Published online by Cambridge University Press: 05 January 2013
Like no other Italian city, Rome symbolized the Fascist experience. The past was evoked by a huge monument with the inscription “Mussolini Dux” near the sports center Foro Italico, and by a series of architectural reminders in the form of bombastic buildings, large avenues, and spacious squares, which formed an ideal background for military parades and mass meetings. Even the Italo-Ethiopian War of 1935-6 left its footprint in the old capital of the Impero dell'Africa Italiana. One of the famous Axumite monoliths, which dates from the fourth century, still stands next to the ruins of the Baths of Caracalla, although the Italian government has now promised to return it to Ethiopia as soon as possible. The obelisk was transported to Rome as a war trophy in 1937. Rome's northeastern districts also display reminders of colonial times. “Viale Eritrea,” “viale Etiopia,” “viale Somalia,” “via Adua,” “via Dessiè,” “via Tembien,” “via Endertà,” and “Piazza Addis Abeba” all refer to geographical locations in eastern Africa, which were sites of major battles in the Italo-Ethiopian War.

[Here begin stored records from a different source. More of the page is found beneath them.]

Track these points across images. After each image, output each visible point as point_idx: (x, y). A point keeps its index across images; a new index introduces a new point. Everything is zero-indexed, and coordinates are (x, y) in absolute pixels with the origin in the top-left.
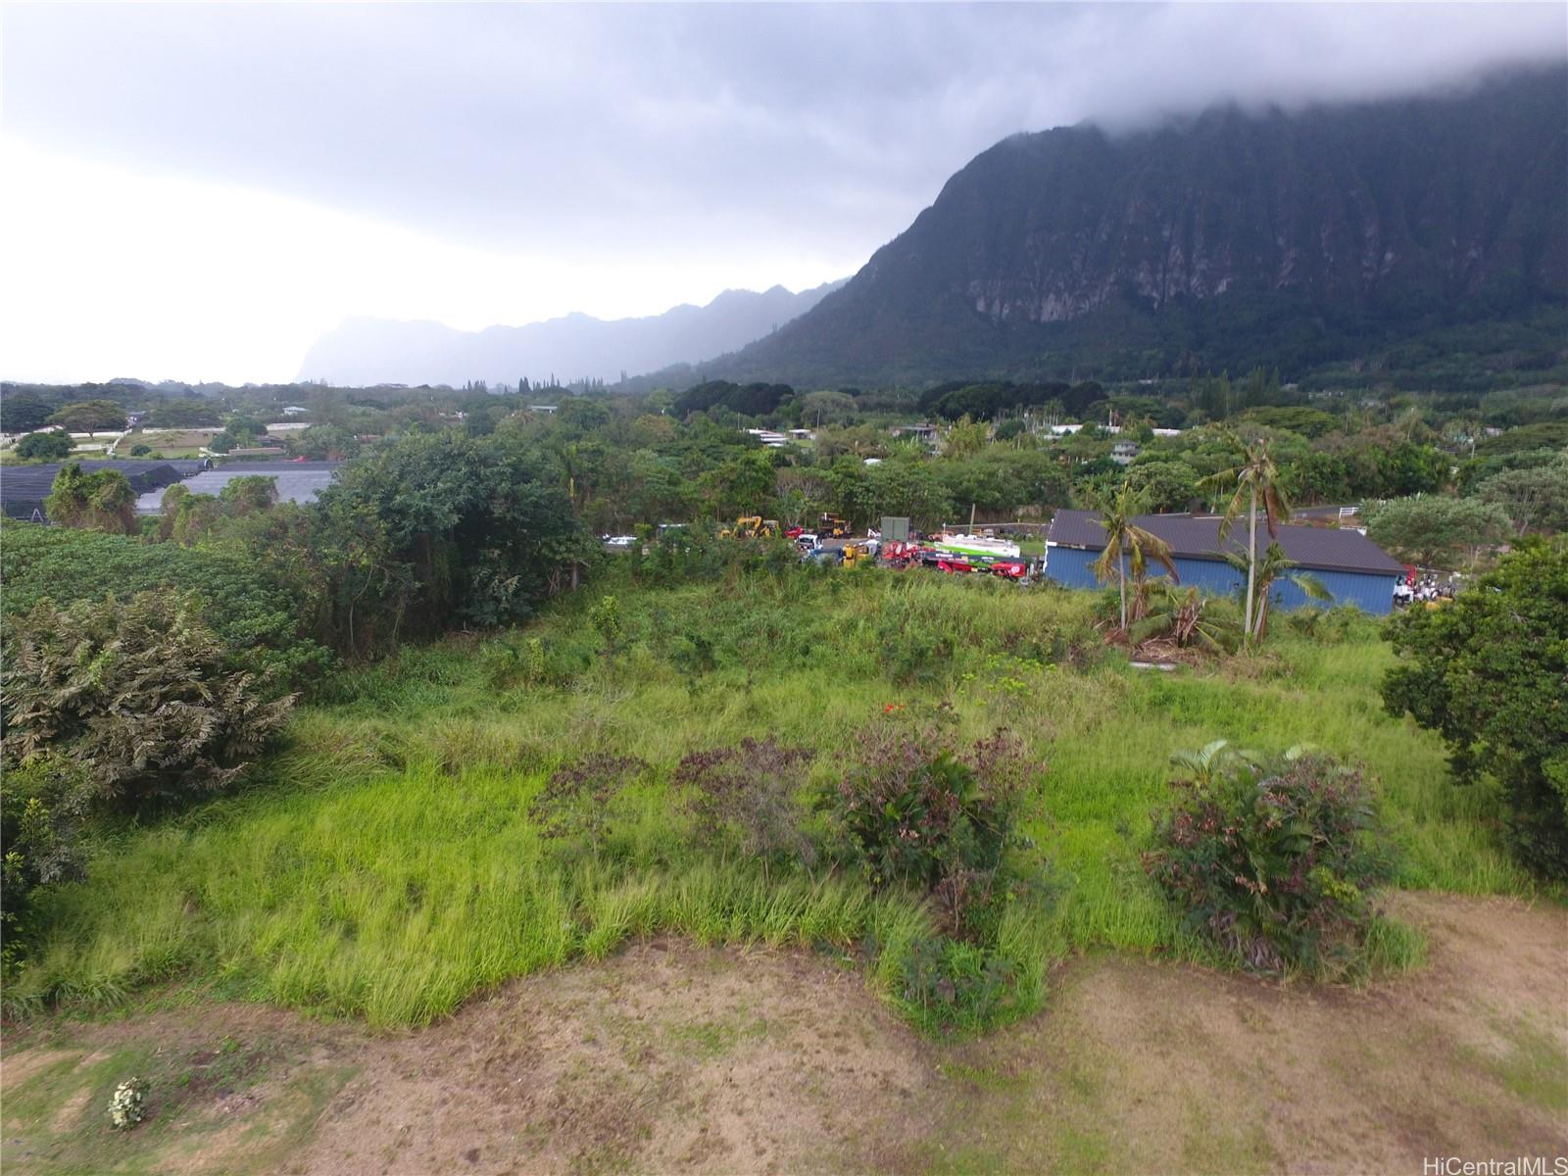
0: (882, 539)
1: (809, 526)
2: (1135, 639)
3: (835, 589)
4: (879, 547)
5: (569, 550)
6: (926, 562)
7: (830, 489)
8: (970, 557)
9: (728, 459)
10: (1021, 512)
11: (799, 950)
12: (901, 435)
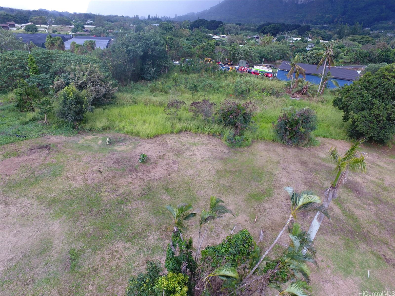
0: (240, 66)
1: (222, 62)
2: (293, 93)
3: (226, 77)
4: (238, 68)
5: (166, 63)
6: (249, 72)
7: (229, 52)
8: (260, 71)
9: (203, 42)
10: (277, 62)
11: (210, 135)
12: (250, 38)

Even though the signs of the colonial past are still manifest, historians and the general public have until recently suppressed memories of the Italo- Ethiopian War. In contrast to the interwar commentary, Italian historiography has since 1945 been reticent about the Italian colonial experience and the colonial wars on the African continent, even though these conflicts had exercised a formative influence on the young nation-state for seventy-five years. The subject was long regarded as unworthy of mention.